In early August of this year, our staging and production Octopus servers as well as our NuGet server, started to suffer from a bizarre, non-stop, repeating spikes in CPU utilization. These spikes were occurring so frequently every minute that we had service interruption/downtime as the CPU utilization was at 99% for ten to fifteen consecutive minutes at times. Since we first noticed it in mid-August, we had been investigating independently and with help from our internal Windows support staff, as well as Microsoft. While Microsoft and the Windows support staff were able to narrow down the issue to the process, we still had no idea why the issue was occurring the way it was. Here’s the CPU spikes in action on production:
One of the Windows support staff mentioned it looked like a metronome and I couldn’t agree more. For the majority of the time, our production server was at 99% utilization for just a fraction of a second, for several times a minute. We kept seeing this repeating pattern in production, staging as well as our NuGet server. Our production server suffered a higher CPU utilization (approx. 40-50%) where as our staging and NuGet server where increasing from 25-35%. I do however, believe that was a direct result of the number of active users using production compared to staging.
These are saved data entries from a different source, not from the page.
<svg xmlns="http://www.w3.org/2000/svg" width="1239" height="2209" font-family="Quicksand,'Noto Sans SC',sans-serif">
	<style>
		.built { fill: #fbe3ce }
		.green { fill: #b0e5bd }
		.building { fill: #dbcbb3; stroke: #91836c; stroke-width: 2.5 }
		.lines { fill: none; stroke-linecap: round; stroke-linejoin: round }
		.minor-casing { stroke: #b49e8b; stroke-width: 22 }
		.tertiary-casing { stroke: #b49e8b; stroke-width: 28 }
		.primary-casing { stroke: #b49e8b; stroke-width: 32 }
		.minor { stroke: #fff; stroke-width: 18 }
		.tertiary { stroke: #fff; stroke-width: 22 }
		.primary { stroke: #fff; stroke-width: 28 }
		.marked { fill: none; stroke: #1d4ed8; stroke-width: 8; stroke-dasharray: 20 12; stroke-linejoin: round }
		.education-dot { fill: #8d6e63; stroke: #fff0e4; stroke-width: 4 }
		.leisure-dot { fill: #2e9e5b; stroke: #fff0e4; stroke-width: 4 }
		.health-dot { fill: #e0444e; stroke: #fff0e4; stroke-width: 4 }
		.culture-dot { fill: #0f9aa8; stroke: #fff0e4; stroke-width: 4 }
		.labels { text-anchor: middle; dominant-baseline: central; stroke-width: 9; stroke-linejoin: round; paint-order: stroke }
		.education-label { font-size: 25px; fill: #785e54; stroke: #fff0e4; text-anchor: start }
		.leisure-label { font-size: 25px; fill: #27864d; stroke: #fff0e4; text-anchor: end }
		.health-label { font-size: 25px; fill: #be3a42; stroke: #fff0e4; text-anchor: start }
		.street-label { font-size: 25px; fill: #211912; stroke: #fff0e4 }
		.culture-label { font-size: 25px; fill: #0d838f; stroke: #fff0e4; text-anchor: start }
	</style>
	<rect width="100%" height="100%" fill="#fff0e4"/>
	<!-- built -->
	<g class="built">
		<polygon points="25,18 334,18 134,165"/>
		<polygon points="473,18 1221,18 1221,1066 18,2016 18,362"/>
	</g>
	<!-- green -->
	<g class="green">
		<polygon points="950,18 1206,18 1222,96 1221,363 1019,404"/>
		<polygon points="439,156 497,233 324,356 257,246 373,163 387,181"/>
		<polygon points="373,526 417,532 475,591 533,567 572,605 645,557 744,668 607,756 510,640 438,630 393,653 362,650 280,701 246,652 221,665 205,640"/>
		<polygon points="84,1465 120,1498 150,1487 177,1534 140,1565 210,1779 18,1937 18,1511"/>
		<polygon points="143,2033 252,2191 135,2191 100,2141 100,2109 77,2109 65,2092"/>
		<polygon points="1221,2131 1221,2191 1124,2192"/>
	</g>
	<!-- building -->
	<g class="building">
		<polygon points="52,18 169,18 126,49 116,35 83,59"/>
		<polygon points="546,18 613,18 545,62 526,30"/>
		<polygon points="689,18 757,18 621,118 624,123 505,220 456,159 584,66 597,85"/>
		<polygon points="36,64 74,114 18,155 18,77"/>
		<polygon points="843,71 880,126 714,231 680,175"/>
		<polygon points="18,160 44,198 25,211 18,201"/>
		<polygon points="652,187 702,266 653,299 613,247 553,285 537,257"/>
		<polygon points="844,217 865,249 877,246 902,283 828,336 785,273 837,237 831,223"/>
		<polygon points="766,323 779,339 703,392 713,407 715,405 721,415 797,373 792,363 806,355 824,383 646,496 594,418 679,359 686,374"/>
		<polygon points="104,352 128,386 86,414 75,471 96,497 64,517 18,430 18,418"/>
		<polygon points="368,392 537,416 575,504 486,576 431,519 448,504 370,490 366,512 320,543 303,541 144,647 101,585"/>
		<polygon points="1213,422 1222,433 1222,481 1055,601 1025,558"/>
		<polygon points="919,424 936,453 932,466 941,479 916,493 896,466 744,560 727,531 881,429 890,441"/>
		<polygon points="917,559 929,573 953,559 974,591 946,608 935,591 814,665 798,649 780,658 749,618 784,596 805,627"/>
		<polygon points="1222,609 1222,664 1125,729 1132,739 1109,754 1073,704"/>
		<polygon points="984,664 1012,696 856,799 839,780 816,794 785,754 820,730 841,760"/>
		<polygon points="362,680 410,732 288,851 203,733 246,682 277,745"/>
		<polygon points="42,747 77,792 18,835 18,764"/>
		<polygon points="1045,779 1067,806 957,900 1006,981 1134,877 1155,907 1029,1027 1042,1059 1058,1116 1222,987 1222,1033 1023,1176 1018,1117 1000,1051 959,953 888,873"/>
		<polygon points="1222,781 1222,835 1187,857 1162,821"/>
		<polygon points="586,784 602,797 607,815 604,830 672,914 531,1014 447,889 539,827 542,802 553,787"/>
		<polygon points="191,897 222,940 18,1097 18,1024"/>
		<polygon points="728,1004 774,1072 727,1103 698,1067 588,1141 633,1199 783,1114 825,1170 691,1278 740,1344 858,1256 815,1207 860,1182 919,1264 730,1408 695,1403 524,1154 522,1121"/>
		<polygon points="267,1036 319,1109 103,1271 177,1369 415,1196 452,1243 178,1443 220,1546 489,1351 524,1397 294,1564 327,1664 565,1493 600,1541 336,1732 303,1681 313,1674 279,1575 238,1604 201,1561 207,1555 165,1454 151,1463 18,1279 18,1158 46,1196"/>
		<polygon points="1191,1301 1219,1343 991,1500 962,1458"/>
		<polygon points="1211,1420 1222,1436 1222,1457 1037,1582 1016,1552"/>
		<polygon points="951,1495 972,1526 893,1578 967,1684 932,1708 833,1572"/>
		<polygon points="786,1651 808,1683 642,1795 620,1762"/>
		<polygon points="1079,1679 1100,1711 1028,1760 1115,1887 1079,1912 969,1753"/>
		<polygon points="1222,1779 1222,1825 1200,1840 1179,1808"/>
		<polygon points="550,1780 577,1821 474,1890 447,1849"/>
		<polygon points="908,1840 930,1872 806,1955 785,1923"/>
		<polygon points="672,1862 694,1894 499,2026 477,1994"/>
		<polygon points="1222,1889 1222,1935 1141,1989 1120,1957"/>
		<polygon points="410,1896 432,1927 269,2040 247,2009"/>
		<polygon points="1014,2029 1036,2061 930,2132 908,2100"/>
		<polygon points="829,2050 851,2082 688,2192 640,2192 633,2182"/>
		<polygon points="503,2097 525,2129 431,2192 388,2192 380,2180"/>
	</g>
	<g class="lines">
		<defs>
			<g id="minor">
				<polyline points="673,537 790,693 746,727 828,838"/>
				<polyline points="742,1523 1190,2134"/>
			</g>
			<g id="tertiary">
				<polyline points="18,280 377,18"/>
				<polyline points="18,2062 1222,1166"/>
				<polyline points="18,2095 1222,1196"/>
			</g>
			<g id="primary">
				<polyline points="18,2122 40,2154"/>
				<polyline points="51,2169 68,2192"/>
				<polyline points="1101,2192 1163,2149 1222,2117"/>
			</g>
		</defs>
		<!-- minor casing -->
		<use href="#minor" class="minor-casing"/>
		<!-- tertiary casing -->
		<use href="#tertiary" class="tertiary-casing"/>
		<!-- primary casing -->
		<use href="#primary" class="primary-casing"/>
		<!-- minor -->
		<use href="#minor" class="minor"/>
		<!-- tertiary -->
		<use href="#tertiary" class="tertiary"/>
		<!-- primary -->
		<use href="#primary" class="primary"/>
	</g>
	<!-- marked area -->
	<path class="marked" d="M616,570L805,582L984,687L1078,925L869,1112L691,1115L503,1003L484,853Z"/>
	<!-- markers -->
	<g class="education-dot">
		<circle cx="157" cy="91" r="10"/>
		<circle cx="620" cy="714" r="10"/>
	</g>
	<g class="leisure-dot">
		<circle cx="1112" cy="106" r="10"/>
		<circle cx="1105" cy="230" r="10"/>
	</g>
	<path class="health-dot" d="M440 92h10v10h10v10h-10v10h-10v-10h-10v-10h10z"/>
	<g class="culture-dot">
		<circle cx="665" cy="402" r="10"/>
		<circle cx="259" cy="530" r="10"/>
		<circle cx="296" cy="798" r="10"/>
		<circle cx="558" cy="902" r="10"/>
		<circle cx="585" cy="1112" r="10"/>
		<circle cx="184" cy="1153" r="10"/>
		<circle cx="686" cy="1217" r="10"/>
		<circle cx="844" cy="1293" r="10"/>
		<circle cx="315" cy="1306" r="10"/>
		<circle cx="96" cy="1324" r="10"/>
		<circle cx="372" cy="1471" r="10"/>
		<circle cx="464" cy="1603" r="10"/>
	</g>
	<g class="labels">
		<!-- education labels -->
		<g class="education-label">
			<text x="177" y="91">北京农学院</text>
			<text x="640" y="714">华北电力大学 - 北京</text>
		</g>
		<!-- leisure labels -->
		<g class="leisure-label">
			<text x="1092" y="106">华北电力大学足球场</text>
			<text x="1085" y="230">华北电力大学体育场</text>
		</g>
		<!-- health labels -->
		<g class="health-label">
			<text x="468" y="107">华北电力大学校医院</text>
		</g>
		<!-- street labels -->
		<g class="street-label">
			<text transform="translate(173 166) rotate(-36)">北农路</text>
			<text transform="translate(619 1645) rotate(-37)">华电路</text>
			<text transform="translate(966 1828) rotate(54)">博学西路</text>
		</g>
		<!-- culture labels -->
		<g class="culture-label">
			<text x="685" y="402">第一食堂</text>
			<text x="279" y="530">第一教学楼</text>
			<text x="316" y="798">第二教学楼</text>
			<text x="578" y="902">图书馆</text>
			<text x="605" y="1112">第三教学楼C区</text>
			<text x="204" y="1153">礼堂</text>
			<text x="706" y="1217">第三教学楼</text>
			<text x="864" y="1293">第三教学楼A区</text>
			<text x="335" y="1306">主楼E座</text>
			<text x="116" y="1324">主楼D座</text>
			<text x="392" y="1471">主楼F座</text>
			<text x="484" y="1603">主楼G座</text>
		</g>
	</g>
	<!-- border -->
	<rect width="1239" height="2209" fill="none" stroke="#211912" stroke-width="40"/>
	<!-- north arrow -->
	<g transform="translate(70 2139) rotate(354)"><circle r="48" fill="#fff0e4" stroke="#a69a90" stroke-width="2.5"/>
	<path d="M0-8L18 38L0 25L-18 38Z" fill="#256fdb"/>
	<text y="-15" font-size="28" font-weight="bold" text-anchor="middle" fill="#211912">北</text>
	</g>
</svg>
We started looking at the processes in task manager to find what exactly is consuming the CPU and we consistently saw the process “Service Host: Local Service (Network Restricted)” doing the damage. It would peak around 50% CPU utilization nearly every 3 to 4 seconds and fall back to 5-10% utilization. This cycle would be approximately 6 to 8 seconds and repeat over and over.
We first tried to scour the event logs for any specific errors/warnings. We found numerous vmstatsprovider events ids 256 and 258; anywhere from two to six events in the same second! These log events led us to this article from HP (http://h10025.www1.hp.com/ewfrf/wc/document?docname=c04179838&cc=us&dlc=en&lc=en) mentioning that VMWare Tools (both staging and production are guests on a VMWare ESX host) plus “some 3rd party monitoring tool” could be the culprit. We tried changing the VMWare Tools installation as the document instructed, but it wasn’t successful.
After that, we tried to narrow down which process within the service host was the offender. Using process explorer we could see that the Windows Event Log was the process behind everything. Upon further inspection of our logs, we had well over 100,000 events on staging and nearly 50,000 in production, all occurring within several weeks. The security event log showed numerous failure audits; staging showed over 317,000 events and production had over 275,000 events. Eeeek. That was my technical analysis of the situation.
Moving on, we tried a handful of other diagnostic tools and they all ended up being dead ends. After weeks of hammering away at this issue, our wonderful Windows Server support team gave us the answer to our CPU issue: Our Sumo Logic Collector service.
Apparently, when we installed the Sumo Logic Collector back in early August, we didn’t know that the Collector uses the local Windows Event Log as a source. Microsoft has deprecated an older version of the Event Log API but our Sumo Logic collector was using the newer API. It’s been documented that the newer API can cause high CPU utilization in certain virtualized environments. The Sumo Logic support team was aware of this but we were not sure what was calling the Windows Event Log service. In the end, the solution was simple: add the following line to Sumo Logic Collector/config/collector.properties and restart the Sumo Logic service.
local.win.event.collection.flag = 0
Once we added the line in the collector.properties file, all of our CPU utilization issues were resolved. Today our servers are happy and so are our users. Our production server CPU utilization now ranges from 15-30% with Octopus rightfully consuming however much CPU horsepower it needs.
It’s like going from 100 foot tidal waves to a calm sea. I’m not sure if this post is of help to anyone since Sumo Logic knows about this issue, but I wish I had known more about Sumo Logic and the Windows Event Log API issue. We installed Sumo Logic on the servers so we really caused the issue, but we had dismissed Sumo Logic since we had many other servers running it with no CPU utilization issues.